Galileo said, “Wine is sunlight, held together with water,” and the famed 16th century Italian’s notion perfectly describes a recent summertime visit my husband and I made to Rosemary Vineyard in Ryde.
Located on the outskirts of town, the vineyard is an easy walk due south of Ryde St John’s Road station (but there’s plenty of parking at the vineyard if you decide to drive). You’ll find yourself ambling through a local neighbourhood that boasts an impressive and fecund allotment. Next you’ll enter a grassy, wooded area that is the perfect prelude to the fields of grapevines that will follow. Lovely dappled light broke through the trees on our recent walk to vineyard making the journey every bit as pleasant as the destination.
Planted in 1986 and covering over 30 acres, Rosemary is one of the largest producers of English wine. That said, this idyllic setting put me in mind of past visits to the South of France and California wine country. Even without the added bonus of wine, this is a stunning stretch of green and pleasant land, as beautiful as any blue and beach-y coastal area the Isle of Wight has to offer.
Along with the planting fields, the estate includes the winery itself, a cafe and a shop. The friendly, well-informed staff are always on hand to offer free tastings of the beverages made and bottled at Rosemary vineyard – not only wine but ciders and juice, fruit liquors and sparkling Brut. If you’re a wine novice like me, this is a great place to discover your personal taste for grape. I’m partial to The Vineyard’s Rose, not too sweet and not too dry, it’s the perfect summer barbecue tipple.

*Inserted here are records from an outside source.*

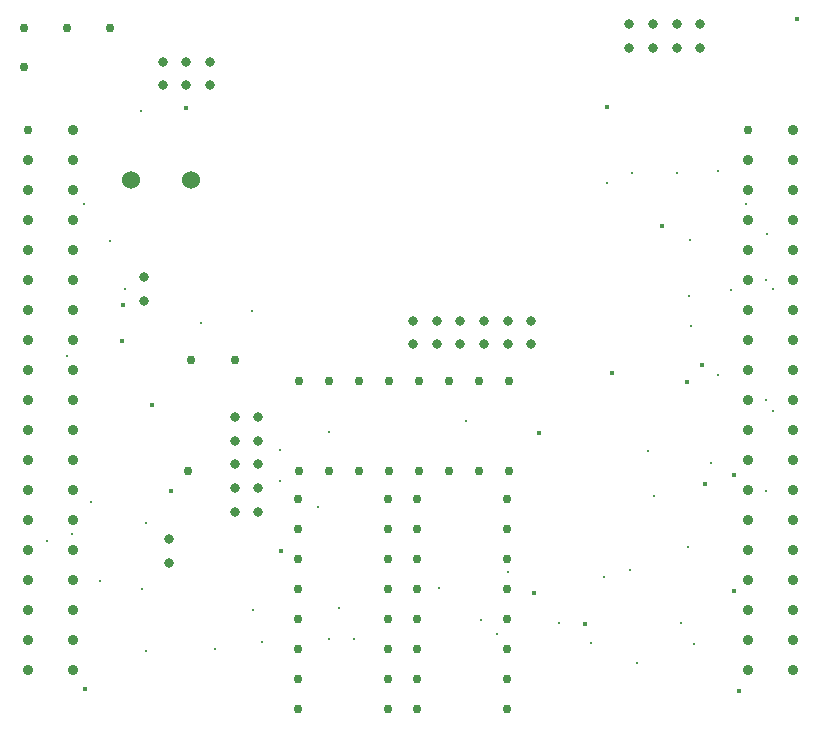
<source format=gbr>
G04 PROTEUS GERBER X2 FILE*
%TF.GenerationSoftware,Labcenter,Proteus,8.12-SP0-Build30713*%
%TF.CreationDate,2021-08-02T22:04:32+00:00*%
%TF.FileFunction,Plated,1,2,PTH*%
%TF.FilePolarity,Positive*%
%TF.Part,Single*%
%TF.SameCoordinates,{7b106f40-0859-4ec3-be3a-1bfa3638fa75}*%
%FSLAX45Y45*%
%MOMM*%
G01*
%TA.AperFunction,ViaDrill*%
%ADD76C,0.254000*%
%ADD77C,0.381000*%
%TA.AperFunction,ComponentDrill*%
%ADD78C,0.762000*%
%ADD79C,0.889000*%
%TA.AperFunction,ComponentDrill*%
%ADD80C,0.812800*%
%TA.AperFunction,ComponentDrill*%
%ADD81C,1.524000*%
%TD.AperFunction*%
D76*
X+3975000Y+2410000D03*
X+2248473Y+538991D03*
X+5030000Y+535000D03*
X+640000Y+1454682D03*
X+6045000Y+2060000D03*
X+5873646Y+3218160D03*
X+5863063Y+3466868D03*
X+6568019Y+3528460D03*
X+6568019Y+2497373D03*
X+6343584Y+4253300D03*
X+6519308Y+3998418D03*
X+6515000Y+3605000D03*
X+6514740Y+2589969D03*
X+6511320Y+1823177D03*
D77*
X+5967810Y+2889306D03*
D76*
X+1261942Y+1551886D03*
X+5760000Y+4515000D03*
X+5375000Y+4515000D03*
X+6105000Y+2800000D03*
X+1220000Y+5040000D03*
X+797004Y+1724754D03*
X+425000Y+1393278D03*
X+2893587Y+828904D03*
D77*
X+2406671Y+1313311D03*
D76*
X+4097083Y+730914D03*
X+3019851Y+568384D03*
X+2808185Y+566686D03*
X+2721250Y+1679634D03*
X+2400000Y+1900000D03*
D77*
X+6775000Y+5815000D03*
D76*
X+5870081Y+3946698D03*
X+6213656Y+3520168D03*
D77*
X+5839545Y+2738637D03*
X+4594367Y+2308458D03*
D76*
X+5562705Y+1772965D03*
X+5515000Y+2155000D03*
X+5852655Y+1342166D03*
X+3743848Y+995800D03*
X+4233969Y+605861D03*
X+5900000Y+525000D03*
X+5792917Y+700000D03*
X+5362947Y+1150658D03*
X+4326529Y+1136449D03*
X+5137455Y+1088483D03*
X+4756869Y+699624D03*
D77*
X+6280000Y+125000D03*
X+750087Y+142651D03*
D76*
X+875000Y+1056168D03*
X+1227746Y+989777D03*
X+2170612Y+808466D03*
D77*
X+1475494Y+1818235D03*
X+1315000Y+2550000D03*
D76*
X+736976Y+4245973D03*
X+956482Y+3932392D03*
X+1088666Y+3533666D03*
X+1850264Y+483591D03*
X+1260000Y+465000D03*
D77*
X+5993993Y+1877360D03*
X+6244015Y+1952651D03*
X+5170000Y+5070000D03*
D76*
X+6103527Y+4531143D03*
X+5423540Y+361688D03*
D77*
X+5210530Y+2814148D03*
X+6240000Y+970000D03*
X+4979473Y+693780D03*
D76*
X+5165305Y+4431240D03*
X+2163488Y+3339232D03*
X+595000Y+2960000D03*
X+2394949Y+2162980D03*
X+1725000Y+3245000D03*
X+2810000Y+2320000D03*
D77*
X+1605114Y+5058055D03*
X+1063678Y+3090396D03*
X+1067828Y+3393660D03*
X+4547116Y+952889D03*
X+5633621Y+4060070D03*
D78*
X+6356000Y+4880000D03*
D79*
X+6737000Y+4880000D03*
X+6356000Y+4626000D03*
X+6737000Y+4626000D03*
X+6356000Y+4372000D03*
X+6737000Y+4372000D03*
X+6356000Y+4118000D03*
X+6737000Y+4118000D03*
X+6356000Y+3864000D03*
X+6737000Y+3864000D03*
X+6356000Y+3610000D03*
X+6737000Y+3610000D03*
X+6356000Y+3356000D03*
X+6737000Y+3356000D03*
X+6356000Y+3102000D03*
X+6737000Y+3102000D03*
X+6356000Y+2848000D03*
X+6737000Y+2848000D03*
X+6356000Y+2594000D03*
X+6737000Y+2594000D03*
X+6356000Y+2340000D03*
X+6737000Y+2340000D03*
X+6356000Y+2086000D03*
X+6737000Y+2086000D03*
X+6356000Y+1832000D03*
X+6737000Y+1832000D03*
X+6356000Y+1578000D03*
X+6737000Y+1578000D03*
X+6356000Y+1324000D03*
X+6737000Y+1324000D03*
X+6356000Y+1070000D03*
X+6737000Y+1070000D03*
X+6356000Y+816000D03*
X+6737000Y+816000D03*
X+6356000Y+562000D03*
X+6737000Y+562000D03*
X+6356000Y+308000D03*
X+6737000Y+308000D03*
D78*
X+2547768Y+1750944D03*
X+2547768Y+1496944D03*
X+2547768Y+1242944D03*
X+2547768Y+988944D03*
X+2547768Y+734944D03*
X+2547768Y+480944D03*
X+2547768Y+226944D03*
X+2547768Y-27056D03*
X+3309768Y-27056D03*
X+3309768Y+226944D03*
X+3309768Y+480944D03*
X+3309768Y+734944D03*
X+3309768Y+988944D03*
X+3309768Y+1242944D03*
X+3309768Y+1496944D03*
X+3309768Y+1750944D03*
X+3559768Y+1750944D03*
X+3559768Y+1496944D03*
X+3559768Y+1242944D03*
X+3559768Y+988944D03*
X+3559768Y+734944D03*
X+3559768Y+480944D03*
X+3559768Y+226944D03*
X+3559768Y-27056D03*
X+4321768Y-27056D03*
X+4321768Y+226944D03*
X+4321768Y+480944D03*
X+4321768Y+734944D03*
X+4321768Y+988944D03*
X+4321768Y+1242944D03*
X+4321768Y+1496944D03*
X+4321768Y+1750944D03*
D80*
X+1405000Y+5255000D03*
X+1405000Y+5455000D03*
X+1605000Y+5255000D03*
X+1605000Y+5455000D03*
X+1805000Y+5255000D03*
X+1805000Y+5455000D03*
D78*
X+2555768Y+1984944D03*
X+2809768Y+1984944D03*
X+3063768Y+1984944D03*
X+3317768Y+1984944D03*
X+3571768Y+1984944D03*
X+3825768Y+1984944D03*
X+4079768Y+1984944D03*
X+4333768Y+1984944D03*
X+4333768Y+2746944D03*
X+4079768Y+2746944D03*
X+3825768Y+2746944D03*
X+3571768Y+2746944D03*
X+3317768Y+2746944D03*
X+3063768Y+2746944D03*
X+2809768Y+2746944D03*
X+2555768Y+2746944D03*
D81*
X+1139620Y+4455000D03*
X+1640000Y+4455000D03*
D80*
X+1249056Y+3629056D03*
X+1249056Y+3429056D03*
D78*
X+260000Y+4876000D03*
D79*
X+641000Y+4876000D03*
X+260000Y+4622000D03*
X+641000Y+4622000D03*
X+260000Y+4368000D03*
X+641000Y+4368000D03*
X+260000Y+4114000D03*
X+641000Y+4114000D03*
X+260000Y+3860000D03*
X+641000Y+3860000D03*
X+260000Y+3606000D03*
X+641000Y+3606000D03*
X+260000Y+3352000D03*
X+641000Y+3352000D03*
X+260000Y+3098000D03*
X+641000Y+3098000D03*
X+260000Y+2844000D03*
X+641000Y+2844000D03*
X+260000Y+2590000D03*
X+641000Y+2590000D03*
X+260000Y+2336000D03*
X+641000Y+2336000D03*
X+260000Y+2082000D03*
X+641000Y+2082000D03*
X+260000Y+1828000D03*
X+641000Y+1828000D03*
X+260000Y+1574000D03*
X+641000Y+1574000D03*
X+260000Y+1320000D03*
X+641000Y+1320000D03*
X+260000Y+1066000D03*
X+641000Y+1066000D03*
X+260000Y+812000D03*
X+641000Y+812000D03*
X+260000Y+558000D03*
X+641000Y+558000D03*
X+260000Y+304000D03*
X+641000Y+304000D03*
D80*
X+1455000Y+1210000D03*
X+1455000Y+1410000D03*
D78*
X+1615000Y+1990000D03*
X+230000Y+5405000D03*
D80*
X+5355000Y+5570000D03*
X+5355000Y+5770000D03*
X+5555000Y+5570000D03*
X+5555000Y+5770000D03*
X+5755000Y+5570000D03*
X+5755000Y+5770000D03*
X+5955000Y+5570000D03*
X+5955000Y+5770000D03*
X+2015000Y+2445000D03*
X+2215000Y+2445000D03*
X+2015000Y+2245000D03*
X+2215000Y+2245000D03*
X+2015000Y+2045000D03*
X+2215000Y+2045000D03*
X+2015000Y+1845000D03*
X+2215000Y+1845000D03*
X+2015000Y+1645000D03*
X+2215000Y+1645000D03*
D78*
X+230000Y+5740000D03*
X+595000Y+5740000D03*
X+960000Y+5740000D03*
D80*
X+3525000Y+3060000D03*
X+3525000Y+3260000D03*
X+3725000Y+3060000D03*
X+3725000Y+3260000D03*
X+3925000Y+3060000D03*
X+3925000Y+3260000D03*
X+4125000Y+3060000D03*
X+4125000Y+3260000D03*
X+4325000Y+3060000D03*
X+4325000Y+3260000D03*
X+4525000Y+3060000D03*
X+4525000Y+3260000D03*
D78*
X+1645000Y+2925000D03*
X+2020000Y+2925000D03*
M02*

</source>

When you visit the vineyard be sure to take the tiny tour if it’s offered. This pocket presentation won’t take long but is highly informative and wildly interesting. Harvesting, pressing, clarification, ageing and bottling; the brief but engaging tour takes you from grape to glass.
Along with the wines, I thoroughly enjoyed the non-alcoholic apple juice. Crisp but not overly sweet, for me this is a real thirst quencher. Sure, it’s available at local shops across the island but purchasing 2 bottles at the source made it somehow all the more delicious when I poured it over ice at home. Indeed, our walk home from the vineyard was underscored by the unintentional music of glass bottles bumping about inside my trusty rucksack.

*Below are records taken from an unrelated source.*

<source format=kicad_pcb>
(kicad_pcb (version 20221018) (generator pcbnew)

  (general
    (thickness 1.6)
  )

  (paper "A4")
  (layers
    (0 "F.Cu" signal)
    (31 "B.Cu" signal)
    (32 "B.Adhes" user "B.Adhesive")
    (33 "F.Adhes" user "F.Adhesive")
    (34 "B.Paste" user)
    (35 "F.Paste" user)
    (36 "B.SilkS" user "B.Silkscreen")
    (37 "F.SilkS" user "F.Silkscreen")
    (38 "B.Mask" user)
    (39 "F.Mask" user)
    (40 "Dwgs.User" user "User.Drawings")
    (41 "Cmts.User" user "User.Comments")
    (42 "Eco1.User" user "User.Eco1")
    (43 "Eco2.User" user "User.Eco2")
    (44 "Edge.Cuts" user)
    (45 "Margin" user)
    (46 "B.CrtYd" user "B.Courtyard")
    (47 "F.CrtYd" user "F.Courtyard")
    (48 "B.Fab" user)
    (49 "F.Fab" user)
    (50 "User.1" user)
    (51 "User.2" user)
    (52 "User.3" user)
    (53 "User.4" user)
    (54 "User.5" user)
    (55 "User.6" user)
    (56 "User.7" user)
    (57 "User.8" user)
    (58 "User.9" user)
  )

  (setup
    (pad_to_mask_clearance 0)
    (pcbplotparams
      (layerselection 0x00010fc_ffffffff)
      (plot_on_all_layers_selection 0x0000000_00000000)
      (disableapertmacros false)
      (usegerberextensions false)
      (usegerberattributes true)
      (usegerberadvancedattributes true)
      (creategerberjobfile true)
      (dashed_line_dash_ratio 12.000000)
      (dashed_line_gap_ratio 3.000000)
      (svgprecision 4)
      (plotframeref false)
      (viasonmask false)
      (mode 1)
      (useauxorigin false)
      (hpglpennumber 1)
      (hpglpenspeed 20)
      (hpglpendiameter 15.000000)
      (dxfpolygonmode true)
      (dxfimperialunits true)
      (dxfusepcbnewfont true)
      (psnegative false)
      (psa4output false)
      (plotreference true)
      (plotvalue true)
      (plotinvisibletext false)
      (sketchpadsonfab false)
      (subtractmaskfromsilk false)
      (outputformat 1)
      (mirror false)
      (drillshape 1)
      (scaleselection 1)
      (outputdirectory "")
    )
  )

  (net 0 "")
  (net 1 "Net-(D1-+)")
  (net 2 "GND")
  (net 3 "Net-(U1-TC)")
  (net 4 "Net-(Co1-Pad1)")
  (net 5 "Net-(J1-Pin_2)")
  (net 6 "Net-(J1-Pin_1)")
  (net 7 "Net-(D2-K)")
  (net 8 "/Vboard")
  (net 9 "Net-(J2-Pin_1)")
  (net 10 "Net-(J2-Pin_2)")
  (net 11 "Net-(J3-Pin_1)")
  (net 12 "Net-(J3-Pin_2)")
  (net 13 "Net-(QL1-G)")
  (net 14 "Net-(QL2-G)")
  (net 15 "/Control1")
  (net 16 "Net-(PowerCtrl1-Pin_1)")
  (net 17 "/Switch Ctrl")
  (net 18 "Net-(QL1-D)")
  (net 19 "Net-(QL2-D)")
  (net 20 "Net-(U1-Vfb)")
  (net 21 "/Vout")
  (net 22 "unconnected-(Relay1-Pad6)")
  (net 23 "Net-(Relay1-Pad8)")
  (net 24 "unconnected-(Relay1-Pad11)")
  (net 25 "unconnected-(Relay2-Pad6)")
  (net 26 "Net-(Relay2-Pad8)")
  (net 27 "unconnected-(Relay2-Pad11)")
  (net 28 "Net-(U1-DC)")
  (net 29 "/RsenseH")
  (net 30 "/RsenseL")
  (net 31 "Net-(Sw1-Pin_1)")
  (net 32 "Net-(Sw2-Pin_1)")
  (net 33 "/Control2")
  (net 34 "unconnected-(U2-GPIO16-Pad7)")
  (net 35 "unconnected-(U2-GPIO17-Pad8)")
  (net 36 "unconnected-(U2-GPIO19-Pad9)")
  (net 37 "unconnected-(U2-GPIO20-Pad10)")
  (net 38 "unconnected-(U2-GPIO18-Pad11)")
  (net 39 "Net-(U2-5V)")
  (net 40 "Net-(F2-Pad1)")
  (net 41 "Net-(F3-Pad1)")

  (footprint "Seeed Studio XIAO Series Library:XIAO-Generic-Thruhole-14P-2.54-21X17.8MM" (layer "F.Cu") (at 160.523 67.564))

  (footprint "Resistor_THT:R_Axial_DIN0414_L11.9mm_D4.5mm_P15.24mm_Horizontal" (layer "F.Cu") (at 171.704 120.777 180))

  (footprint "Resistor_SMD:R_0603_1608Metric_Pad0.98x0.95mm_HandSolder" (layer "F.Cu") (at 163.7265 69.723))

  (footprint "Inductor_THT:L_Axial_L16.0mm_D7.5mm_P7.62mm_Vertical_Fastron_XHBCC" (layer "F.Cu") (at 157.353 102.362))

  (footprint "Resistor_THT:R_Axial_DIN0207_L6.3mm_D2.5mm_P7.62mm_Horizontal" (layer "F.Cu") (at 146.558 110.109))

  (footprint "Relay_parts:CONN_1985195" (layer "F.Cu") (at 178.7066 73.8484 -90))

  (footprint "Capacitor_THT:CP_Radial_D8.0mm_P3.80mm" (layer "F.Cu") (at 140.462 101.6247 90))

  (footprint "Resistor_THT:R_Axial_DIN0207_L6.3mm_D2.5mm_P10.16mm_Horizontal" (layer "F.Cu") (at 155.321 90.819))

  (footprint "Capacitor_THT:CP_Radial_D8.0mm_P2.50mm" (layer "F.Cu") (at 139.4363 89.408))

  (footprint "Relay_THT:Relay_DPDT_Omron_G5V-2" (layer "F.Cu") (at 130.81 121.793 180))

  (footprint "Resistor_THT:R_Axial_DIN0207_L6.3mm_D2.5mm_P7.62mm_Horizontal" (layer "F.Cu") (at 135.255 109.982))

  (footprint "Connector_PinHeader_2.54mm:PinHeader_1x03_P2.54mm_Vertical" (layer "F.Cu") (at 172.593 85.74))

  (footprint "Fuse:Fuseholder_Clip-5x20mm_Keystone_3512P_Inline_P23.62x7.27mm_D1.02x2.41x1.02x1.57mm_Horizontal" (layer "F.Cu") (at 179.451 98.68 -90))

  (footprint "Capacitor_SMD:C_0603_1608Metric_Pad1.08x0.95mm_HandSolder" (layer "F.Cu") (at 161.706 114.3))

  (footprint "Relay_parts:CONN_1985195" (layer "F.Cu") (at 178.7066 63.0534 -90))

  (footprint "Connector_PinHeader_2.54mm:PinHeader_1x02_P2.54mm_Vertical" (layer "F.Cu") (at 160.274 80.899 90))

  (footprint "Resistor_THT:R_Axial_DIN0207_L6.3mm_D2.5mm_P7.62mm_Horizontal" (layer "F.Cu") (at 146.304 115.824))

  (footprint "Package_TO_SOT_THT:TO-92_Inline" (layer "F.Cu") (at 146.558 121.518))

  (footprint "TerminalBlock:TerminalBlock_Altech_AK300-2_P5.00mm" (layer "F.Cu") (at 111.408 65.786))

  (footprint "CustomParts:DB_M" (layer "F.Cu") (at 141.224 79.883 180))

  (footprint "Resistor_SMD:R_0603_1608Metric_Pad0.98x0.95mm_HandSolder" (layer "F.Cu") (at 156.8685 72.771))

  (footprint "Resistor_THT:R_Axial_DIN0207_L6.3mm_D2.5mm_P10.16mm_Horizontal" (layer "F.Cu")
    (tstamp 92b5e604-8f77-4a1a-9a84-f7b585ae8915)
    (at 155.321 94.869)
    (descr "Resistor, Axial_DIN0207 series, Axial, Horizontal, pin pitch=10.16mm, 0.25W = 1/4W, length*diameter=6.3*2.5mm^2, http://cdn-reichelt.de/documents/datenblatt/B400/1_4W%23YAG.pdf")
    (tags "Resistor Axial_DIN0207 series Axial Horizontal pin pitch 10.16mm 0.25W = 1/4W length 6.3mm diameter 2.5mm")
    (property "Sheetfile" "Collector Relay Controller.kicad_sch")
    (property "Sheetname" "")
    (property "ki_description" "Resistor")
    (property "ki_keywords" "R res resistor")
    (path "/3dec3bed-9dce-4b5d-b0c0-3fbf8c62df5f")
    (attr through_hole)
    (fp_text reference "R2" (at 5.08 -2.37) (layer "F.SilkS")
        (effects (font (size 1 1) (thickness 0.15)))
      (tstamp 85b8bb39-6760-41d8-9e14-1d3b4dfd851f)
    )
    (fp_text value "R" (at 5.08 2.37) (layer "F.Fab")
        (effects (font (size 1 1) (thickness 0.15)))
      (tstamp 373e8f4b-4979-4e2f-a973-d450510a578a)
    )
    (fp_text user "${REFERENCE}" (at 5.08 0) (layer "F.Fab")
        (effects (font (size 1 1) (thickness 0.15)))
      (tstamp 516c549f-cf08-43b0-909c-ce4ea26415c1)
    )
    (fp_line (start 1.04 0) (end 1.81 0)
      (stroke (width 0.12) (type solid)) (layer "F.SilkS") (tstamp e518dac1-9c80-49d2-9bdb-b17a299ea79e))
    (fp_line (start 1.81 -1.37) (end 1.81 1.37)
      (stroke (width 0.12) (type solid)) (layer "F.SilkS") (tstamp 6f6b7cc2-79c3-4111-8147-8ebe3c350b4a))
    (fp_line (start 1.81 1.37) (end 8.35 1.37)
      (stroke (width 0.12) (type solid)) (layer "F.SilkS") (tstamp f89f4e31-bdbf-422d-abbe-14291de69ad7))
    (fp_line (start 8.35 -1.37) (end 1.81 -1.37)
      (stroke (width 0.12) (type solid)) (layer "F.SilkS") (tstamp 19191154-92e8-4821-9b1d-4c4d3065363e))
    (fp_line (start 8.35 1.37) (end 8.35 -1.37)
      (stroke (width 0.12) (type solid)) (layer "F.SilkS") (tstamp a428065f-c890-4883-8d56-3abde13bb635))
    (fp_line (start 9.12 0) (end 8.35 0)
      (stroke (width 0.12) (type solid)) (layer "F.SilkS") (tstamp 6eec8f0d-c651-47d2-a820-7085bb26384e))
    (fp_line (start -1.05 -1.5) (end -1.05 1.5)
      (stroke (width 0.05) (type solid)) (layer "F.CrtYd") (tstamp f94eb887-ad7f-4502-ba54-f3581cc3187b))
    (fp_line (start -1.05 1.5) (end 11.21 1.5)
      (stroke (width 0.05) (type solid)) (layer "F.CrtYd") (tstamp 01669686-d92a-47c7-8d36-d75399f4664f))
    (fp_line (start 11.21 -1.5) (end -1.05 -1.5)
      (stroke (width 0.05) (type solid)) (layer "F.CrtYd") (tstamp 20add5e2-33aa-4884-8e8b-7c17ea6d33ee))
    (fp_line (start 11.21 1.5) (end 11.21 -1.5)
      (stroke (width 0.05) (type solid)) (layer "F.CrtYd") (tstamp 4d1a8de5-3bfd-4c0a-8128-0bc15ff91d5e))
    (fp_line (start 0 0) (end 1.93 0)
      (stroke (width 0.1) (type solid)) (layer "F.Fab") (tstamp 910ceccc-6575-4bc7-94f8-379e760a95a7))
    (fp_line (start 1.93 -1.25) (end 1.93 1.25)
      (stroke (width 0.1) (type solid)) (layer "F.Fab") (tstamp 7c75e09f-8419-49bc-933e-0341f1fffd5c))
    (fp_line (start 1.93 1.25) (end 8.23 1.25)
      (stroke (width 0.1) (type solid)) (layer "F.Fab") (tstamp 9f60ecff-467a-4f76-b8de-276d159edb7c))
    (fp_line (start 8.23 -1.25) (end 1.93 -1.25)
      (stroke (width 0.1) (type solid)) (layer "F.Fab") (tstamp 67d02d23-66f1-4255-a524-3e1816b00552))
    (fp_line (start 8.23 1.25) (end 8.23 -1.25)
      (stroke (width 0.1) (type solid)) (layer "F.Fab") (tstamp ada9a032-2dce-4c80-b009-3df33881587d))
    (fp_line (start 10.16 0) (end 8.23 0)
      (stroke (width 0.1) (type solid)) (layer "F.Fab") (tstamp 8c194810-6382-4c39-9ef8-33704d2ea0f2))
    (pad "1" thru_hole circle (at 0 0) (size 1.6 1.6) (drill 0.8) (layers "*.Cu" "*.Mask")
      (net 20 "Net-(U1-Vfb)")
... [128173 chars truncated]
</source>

While the cafe at Rosemary’s offers a range of cakes and sandwiches, with beautiful views over the vineyard, as we were leaving what caught our eye was a clutch of tables just outside the shop – a partly shaded area that nonetheless allows for fleeting peeks of the neat rows of grapes beyond. Turns out you can buy bottles of wine and enjoy them right here, on the premises. We’re sure to retrace our steps to Rosemary’s Vineyard in the coming weeks because outside of my own garden I can think of no better place to sip “sunlight held together with water".